Bo jakie inne uczucie można mieć po zestrzeleniu boeinga przez terrorystów z gieorgijewskimi wstążeczkami na mundurach (te pomarańczowo-czarne wstążki, w kolorach wstęgi Orderu św. Jerzego, noszą miliony zwykłych Rosjan w okolicach każdego Dnia Zwycięstwa jako znak narodowej jedności i dumy)? Terroryści zabijają cywili, brukają symbole, osiągają Himalaje buty, nasz świat kręci dyplomatyczne piruety. A ja? Mam powyżywać się na Putinie w internecie? Na pewno strasznie się tym przejmie. Pokrzyczeć na naszych polityków?
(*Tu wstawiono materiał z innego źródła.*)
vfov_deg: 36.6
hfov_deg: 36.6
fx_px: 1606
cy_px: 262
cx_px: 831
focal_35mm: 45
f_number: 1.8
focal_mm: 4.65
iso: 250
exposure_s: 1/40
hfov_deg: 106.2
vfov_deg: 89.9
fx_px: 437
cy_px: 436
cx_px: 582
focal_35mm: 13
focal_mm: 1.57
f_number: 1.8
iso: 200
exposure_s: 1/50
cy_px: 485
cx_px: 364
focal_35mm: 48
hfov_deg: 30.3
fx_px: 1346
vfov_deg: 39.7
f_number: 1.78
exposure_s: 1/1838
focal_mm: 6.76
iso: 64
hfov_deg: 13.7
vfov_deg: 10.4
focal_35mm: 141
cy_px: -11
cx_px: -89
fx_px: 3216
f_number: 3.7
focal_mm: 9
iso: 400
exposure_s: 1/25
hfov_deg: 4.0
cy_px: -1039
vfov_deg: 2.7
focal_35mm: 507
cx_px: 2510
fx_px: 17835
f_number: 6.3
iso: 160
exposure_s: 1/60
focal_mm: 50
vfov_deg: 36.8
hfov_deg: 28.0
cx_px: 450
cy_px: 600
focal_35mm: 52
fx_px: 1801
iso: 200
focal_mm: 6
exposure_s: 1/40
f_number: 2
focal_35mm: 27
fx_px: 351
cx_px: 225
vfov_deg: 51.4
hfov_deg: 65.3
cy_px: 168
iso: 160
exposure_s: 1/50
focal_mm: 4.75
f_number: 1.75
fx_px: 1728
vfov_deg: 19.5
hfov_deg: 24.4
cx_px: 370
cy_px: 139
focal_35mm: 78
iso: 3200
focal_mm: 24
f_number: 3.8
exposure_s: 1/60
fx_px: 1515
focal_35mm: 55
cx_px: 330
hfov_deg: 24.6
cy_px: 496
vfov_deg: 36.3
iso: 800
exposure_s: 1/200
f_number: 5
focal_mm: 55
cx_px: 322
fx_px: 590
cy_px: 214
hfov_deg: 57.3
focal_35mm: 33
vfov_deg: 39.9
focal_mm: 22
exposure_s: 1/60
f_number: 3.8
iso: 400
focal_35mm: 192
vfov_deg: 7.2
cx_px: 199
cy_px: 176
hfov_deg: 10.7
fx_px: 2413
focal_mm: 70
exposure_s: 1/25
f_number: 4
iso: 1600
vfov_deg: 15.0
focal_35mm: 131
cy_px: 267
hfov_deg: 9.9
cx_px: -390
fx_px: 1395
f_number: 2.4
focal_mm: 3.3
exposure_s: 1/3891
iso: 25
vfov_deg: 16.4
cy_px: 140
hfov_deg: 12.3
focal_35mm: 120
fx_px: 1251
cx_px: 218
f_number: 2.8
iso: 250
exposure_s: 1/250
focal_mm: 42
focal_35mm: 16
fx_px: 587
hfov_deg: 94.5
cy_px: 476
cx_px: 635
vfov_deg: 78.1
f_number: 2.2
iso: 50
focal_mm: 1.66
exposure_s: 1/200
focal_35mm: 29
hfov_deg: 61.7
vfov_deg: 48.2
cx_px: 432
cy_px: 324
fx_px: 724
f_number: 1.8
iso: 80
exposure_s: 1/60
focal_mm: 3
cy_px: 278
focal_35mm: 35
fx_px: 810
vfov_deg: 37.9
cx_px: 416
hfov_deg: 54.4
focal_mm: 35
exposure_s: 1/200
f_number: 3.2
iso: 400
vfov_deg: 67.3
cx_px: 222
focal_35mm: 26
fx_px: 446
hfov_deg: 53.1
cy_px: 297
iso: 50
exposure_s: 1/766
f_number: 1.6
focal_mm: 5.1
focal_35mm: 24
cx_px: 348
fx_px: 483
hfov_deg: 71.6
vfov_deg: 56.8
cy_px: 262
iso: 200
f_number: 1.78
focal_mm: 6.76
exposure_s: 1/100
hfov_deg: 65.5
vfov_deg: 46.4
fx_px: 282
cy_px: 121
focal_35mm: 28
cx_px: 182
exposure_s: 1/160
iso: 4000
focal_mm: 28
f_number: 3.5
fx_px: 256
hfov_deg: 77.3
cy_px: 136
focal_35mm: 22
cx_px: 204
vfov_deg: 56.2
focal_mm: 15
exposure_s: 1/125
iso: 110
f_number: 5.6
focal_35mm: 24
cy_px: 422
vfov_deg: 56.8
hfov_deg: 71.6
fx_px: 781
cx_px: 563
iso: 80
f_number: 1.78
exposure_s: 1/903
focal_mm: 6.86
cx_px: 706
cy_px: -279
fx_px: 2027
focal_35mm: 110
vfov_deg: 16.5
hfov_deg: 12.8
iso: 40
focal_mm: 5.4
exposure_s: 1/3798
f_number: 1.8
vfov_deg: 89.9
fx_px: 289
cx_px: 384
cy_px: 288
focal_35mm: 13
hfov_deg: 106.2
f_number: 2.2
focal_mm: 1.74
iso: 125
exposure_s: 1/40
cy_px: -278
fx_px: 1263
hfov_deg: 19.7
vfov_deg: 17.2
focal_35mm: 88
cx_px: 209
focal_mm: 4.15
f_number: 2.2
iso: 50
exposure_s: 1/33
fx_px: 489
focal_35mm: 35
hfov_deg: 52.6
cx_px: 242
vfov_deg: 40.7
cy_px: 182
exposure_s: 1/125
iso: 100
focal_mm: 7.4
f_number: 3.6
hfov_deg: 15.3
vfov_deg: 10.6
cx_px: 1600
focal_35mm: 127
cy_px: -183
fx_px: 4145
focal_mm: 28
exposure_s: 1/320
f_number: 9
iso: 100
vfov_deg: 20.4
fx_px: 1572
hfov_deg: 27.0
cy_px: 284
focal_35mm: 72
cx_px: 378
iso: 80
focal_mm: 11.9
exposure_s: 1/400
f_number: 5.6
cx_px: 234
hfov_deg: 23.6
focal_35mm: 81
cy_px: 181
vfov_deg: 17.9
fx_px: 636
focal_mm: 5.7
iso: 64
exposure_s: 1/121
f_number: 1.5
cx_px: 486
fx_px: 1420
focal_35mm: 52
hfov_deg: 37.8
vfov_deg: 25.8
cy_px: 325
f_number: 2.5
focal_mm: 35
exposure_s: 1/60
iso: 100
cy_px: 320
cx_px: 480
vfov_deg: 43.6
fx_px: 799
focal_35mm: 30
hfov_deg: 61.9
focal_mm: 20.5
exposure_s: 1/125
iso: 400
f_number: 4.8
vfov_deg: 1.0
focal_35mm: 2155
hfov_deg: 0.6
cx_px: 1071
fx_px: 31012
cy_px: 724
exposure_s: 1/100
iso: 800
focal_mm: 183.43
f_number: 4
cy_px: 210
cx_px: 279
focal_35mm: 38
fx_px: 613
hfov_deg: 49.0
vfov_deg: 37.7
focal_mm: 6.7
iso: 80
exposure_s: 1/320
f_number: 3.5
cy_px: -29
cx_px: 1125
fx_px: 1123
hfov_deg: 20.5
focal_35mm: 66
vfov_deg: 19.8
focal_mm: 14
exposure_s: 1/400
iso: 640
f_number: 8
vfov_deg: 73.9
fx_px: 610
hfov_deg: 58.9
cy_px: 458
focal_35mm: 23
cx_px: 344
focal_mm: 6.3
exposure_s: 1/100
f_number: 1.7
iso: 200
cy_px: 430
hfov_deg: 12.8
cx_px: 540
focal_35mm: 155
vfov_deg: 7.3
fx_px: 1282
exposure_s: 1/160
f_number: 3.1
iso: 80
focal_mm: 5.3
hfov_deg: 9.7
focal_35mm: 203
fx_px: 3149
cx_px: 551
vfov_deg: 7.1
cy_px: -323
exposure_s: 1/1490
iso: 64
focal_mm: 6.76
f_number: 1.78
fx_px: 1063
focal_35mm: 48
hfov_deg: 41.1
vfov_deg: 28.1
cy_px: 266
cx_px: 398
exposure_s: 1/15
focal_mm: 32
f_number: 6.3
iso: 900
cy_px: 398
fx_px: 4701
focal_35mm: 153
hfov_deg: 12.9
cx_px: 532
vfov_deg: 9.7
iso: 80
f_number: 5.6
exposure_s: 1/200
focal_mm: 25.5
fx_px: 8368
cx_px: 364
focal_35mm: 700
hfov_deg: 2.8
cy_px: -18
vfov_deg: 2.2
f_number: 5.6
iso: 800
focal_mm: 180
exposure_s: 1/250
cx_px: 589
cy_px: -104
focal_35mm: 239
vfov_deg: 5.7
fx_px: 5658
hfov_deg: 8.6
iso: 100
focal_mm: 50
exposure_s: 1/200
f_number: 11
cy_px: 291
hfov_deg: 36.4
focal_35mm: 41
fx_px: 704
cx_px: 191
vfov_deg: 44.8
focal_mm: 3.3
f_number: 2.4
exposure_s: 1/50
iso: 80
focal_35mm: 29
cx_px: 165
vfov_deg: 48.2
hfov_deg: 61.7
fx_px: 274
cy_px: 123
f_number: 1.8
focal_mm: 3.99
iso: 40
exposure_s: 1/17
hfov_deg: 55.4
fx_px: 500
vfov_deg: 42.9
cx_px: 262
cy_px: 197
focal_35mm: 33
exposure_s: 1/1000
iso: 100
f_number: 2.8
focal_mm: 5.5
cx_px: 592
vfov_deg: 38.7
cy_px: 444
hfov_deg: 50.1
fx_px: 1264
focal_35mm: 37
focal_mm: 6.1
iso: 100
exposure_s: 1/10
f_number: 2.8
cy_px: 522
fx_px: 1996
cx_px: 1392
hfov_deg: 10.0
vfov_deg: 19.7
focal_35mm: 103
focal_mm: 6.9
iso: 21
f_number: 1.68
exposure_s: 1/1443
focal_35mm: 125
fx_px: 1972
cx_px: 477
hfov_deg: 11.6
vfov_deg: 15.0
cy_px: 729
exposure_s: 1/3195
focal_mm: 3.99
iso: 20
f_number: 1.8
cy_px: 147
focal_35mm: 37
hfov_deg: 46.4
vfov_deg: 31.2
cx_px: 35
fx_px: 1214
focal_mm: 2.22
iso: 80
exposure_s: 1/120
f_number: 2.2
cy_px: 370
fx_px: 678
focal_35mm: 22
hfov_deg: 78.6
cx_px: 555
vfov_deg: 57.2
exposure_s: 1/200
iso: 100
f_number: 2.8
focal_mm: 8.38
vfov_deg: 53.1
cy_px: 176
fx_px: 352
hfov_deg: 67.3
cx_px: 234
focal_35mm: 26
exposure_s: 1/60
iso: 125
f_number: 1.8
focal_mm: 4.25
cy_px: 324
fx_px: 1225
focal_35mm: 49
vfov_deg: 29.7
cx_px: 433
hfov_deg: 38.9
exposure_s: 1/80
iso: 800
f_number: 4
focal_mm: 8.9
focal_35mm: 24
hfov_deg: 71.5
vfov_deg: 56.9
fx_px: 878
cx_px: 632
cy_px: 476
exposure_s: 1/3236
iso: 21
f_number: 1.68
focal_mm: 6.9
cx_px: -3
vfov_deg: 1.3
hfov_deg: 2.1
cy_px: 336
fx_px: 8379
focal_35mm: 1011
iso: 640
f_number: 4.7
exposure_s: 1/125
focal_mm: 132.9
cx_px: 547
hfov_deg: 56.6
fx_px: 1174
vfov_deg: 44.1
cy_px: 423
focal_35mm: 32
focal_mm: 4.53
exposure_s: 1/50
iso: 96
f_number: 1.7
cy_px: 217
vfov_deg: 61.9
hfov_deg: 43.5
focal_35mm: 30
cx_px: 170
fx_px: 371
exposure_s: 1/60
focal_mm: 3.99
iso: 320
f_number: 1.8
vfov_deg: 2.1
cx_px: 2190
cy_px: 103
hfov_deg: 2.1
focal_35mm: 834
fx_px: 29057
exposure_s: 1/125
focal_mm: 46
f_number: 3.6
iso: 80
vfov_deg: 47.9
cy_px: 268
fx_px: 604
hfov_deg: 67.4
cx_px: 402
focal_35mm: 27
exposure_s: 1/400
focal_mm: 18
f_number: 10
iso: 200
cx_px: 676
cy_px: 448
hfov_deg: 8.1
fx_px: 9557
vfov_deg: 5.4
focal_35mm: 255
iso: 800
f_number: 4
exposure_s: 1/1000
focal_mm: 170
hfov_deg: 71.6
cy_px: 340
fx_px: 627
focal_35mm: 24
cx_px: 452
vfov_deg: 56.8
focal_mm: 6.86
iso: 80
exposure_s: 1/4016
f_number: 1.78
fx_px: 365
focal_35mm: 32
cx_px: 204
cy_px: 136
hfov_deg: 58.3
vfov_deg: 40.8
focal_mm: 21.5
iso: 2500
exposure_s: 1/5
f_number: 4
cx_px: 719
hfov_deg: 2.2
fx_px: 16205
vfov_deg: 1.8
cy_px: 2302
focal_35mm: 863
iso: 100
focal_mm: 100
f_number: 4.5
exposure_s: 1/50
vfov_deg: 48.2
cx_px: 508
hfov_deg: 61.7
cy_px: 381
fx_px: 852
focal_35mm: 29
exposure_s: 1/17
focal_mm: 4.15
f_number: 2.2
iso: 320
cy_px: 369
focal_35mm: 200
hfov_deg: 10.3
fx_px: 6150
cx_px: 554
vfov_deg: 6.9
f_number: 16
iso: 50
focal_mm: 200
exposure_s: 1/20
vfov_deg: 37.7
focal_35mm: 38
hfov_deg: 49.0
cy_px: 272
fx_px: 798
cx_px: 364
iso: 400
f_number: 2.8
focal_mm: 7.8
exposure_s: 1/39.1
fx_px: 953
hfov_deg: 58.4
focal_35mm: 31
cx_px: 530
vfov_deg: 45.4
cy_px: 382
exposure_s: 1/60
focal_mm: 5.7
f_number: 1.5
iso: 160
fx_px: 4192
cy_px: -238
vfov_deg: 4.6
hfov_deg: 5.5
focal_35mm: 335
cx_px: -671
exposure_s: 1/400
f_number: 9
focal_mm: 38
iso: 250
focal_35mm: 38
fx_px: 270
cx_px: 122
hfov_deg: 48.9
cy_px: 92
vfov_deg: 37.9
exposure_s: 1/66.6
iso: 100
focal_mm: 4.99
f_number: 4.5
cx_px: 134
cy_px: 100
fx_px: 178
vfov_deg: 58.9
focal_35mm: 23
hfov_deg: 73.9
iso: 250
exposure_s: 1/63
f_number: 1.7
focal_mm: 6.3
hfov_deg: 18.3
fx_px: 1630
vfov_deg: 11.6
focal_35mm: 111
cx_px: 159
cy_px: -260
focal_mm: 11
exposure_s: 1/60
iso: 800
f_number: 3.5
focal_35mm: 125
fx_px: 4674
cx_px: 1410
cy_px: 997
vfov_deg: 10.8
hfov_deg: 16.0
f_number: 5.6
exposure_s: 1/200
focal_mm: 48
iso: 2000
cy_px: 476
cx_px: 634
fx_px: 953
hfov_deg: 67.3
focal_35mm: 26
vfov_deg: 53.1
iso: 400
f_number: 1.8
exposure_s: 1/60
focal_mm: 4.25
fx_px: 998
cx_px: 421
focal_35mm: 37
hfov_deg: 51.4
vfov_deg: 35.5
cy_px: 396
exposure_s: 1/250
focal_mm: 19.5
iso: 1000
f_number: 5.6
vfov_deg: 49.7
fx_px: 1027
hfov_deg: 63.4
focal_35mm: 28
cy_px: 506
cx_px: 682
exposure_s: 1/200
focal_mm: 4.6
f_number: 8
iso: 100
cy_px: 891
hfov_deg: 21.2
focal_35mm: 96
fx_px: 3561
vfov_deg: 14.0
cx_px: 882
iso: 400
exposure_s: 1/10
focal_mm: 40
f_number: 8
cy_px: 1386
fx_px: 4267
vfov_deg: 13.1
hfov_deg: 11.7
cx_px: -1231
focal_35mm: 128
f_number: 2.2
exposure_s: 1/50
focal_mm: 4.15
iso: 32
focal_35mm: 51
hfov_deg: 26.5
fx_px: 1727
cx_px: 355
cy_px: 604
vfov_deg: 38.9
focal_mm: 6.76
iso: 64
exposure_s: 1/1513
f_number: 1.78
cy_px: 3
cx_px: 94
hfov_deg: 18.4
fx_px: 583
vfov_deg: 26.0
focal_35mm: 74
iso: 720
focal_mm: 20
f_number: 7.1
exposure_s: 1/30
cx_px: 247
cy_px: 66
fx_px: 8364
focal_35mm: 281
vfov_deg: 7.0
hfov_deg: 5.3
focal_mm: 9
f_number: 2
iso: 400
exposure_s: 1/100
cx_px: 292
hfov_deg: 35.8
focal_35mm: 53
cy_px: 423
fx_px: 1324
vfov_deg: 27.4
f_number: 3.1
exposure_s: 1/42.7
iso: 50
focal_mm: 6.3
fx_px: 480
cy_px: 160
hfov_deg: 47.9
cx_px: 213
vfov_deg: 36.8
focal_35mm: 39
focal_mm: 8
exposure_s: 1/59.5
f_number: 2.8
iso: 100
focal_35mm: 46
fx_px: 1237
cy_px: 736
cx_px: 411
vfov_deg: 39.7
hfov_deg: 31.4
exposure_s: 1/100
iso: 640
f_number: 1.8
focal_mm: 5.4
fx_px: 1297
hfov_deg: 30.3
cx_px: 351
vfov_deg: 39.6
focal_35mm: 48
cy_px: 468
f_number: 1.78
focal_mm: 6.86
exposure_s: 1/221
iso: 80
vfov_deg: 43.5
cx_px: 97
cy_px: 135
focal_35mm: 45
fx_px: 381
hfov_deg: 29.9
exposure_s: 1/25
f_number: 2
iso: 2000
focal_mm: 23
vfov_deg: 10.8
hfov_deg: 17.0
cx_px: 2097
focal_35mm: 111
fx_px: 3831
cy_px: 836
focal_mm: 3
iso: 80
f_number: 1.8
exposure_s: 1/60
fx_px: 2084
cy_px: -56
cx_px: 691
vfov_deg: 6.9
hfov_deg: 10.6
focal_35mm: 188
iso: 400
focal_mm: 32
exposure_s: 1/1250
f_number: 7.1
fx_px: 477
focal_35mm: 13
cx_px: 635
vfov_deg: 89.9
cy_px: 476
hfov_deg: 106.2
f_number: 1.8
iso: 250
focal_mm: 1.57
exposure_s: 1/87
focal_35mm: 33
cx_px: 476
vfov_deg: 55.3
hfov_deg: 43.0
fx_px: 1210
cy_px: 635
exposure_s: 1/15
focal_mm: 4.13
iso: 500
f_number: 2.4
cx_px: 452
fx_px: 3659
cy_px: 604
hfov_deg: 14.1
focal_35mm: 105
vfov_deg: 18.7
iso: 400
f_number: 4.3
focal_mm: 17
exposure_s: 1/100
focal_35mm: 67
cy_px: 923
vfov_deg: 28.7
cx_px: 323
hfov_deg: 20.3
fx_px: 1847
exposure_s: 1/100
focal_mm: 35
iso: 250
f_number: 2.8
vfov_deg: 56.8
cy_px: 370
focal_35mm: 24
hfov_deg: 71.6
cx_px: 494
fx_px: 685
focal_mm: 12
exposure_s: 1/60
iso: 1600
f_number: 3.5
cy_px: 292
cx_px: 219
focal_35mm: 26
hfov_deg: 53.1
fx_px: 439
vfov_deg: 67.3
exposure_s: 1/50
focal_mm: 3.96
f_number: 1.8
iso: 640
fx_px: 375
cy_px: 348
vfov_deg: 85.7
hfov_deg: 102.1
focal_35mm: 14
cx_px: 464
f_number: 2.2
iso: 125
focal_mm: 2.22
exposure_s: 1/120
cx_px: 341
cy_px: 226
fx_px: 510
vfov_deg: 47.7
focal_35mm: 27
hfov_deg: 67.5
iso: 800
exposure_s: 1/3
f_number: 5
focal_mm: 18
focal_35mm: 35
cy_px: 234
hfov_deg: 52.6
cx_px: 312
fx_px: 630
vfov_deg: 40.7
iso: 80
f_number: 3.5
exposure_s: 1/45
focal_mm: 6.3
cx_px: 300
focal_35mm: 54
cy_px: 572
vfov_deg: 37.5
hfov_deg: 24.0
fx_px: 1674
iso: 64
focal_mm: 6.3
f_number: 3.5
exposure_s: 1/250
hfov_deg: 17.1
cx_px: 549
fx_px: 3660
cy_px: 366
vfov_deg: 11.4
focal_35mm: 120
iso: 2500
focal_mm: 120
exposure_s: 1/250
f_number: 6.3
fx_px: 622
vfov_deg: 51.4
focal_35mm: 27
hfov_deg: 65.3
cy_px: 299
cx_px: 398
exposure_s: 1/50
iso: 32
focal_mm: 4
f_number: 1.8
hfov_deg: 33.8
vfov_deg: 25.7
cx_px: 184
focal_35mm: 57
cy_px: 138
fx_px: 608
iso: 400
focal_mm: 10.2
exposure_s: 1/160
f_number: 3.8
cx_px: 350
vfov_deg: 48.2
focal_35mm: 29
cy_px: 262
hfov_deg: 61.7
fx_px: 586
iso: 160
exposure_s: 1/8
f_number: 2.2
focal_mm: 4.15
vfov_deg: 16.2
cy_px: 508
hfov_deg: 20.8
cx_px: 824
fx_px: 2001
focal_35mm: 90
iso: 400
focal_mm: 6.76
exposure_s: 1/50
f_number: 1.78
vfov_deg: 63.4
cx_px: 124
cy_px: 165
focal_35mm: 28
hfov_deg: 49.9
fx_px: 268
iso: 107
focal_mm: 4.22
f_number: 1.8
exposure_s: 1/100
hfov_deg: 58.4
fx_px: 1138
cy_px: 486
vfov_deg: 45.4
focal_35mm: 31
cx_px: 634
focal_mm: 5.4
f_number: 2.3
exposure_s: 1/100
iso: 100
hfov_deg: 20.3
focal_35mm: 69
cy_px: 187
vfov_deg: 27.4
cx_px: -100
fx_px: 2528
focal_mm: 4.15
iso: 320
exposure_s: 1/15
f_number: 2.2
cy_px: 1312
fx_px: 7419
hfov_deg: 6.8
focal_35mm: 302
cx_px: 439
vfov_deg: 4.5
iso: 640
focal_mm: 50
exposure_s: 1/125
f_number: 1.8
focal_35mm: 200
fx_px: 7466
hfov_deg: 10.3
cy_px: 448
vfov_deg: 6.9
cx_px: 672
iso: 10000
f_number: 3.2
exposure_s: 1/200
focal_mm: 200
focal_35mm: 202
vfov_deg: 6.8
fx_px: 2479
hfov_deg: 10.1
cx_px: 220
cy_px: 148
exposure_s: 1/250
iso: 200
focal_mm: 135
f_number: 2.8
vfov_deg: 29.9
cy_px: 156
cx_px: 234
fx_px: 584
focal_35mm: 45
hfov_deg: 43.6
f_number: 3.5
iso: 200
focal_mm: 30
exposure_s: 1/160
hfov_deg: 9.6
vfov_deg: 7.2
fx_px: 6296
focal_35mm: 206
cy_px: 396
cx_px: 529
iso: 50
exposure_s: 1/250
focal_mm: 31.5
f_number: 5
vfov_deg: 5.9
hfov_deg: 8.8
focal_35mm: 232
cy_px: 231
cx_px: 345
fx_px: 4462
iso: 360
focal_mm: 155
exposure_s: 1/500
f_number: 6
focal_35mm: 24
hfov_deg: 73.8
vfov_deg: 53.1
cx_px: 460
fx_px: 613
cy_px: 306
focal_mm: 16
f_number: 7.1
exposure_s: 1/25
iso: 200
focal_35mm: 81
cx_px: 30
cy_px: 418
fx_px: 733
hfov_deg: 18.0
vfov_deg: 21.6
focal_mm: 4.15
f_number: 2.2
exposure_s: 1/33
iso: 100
Znów zaczną dowodzić, że zdrowy rozsądek to nie zawsze racja stanu. Jak rozmawiać z rosyjskimi znajomymi, z których część karmiona propagandą powtarza farmazony, a druga czuje się zaszczuta i broni się, mimo że nikt jej nie atakuje?
Co zrobić, gdy tak jak ja dzisiaj jedzie się afrykańską drogą, przy której ludzie gotowi są zabić się nawzajem, by sprzedać ci wyhodowany z największym trudem pęczek marchwi czy czosnku, i to oznacza, że będą mieli jutro albo go nie będą mieli? Drogą, którą idzie, a właściwie sunie, umorusane pięcioletnie dziecko, z na oko dziesięciokilowym workiem węgla na plecach, a rozwalony wygodnie na poboczu żołnierz w modnym polo patrzy nań zza ciemnych okularów, uśmiecha się i poprawia kałacha? Żołnierza nie zrugasz, możesz co najwyżej sam pomóc chłopakowi. Tyle że za nim idzie następny. I następny. I w ciągu godziny mijasz takich pięćdziesięciu.
Agresja, święte oburzenie, lament – to nie powstrzyma kolejnych dyktatorów, terrorystów, złodziei, oni widzieli już wiele dartych szat. Mam przeczucie, że będę powtarzał to do końca życia, niczym zdarta płyta: najlepszą metodą radzenia sobie z sytuacją, w której nic nie możesz zrobić, jest zrobienie czegokolwiek tam, gdzie to możliwe.
Światowe Pogotowie ds. Walki ze Złem, które przyleci z pomocą, nie istnieje. Ja nie mam zaś armat i miliardów, które mogłyby powstrzymać morderców. Co mogę zrobić dla tych trzystu zestrzelonych z nieba ludzi? Pomszczę ich, uczczę pamięć, przeżyję mój wstrząs inaczej.
Jutro rano pojadę 16 kilometrów w góry do szpitala wielkiej, zamożnej organizacji i kupię do małego, lokalnego szpitalika, jedynego, na jaki stać ponad 10 tys. ludzi z mojej okolicy, worki z krwią po 15 dolarów za sztukę. Bo właśnie się kończy i nie ma jak operować. Pensji też nie ma z czego płacić. Leki skończą się w połowie września.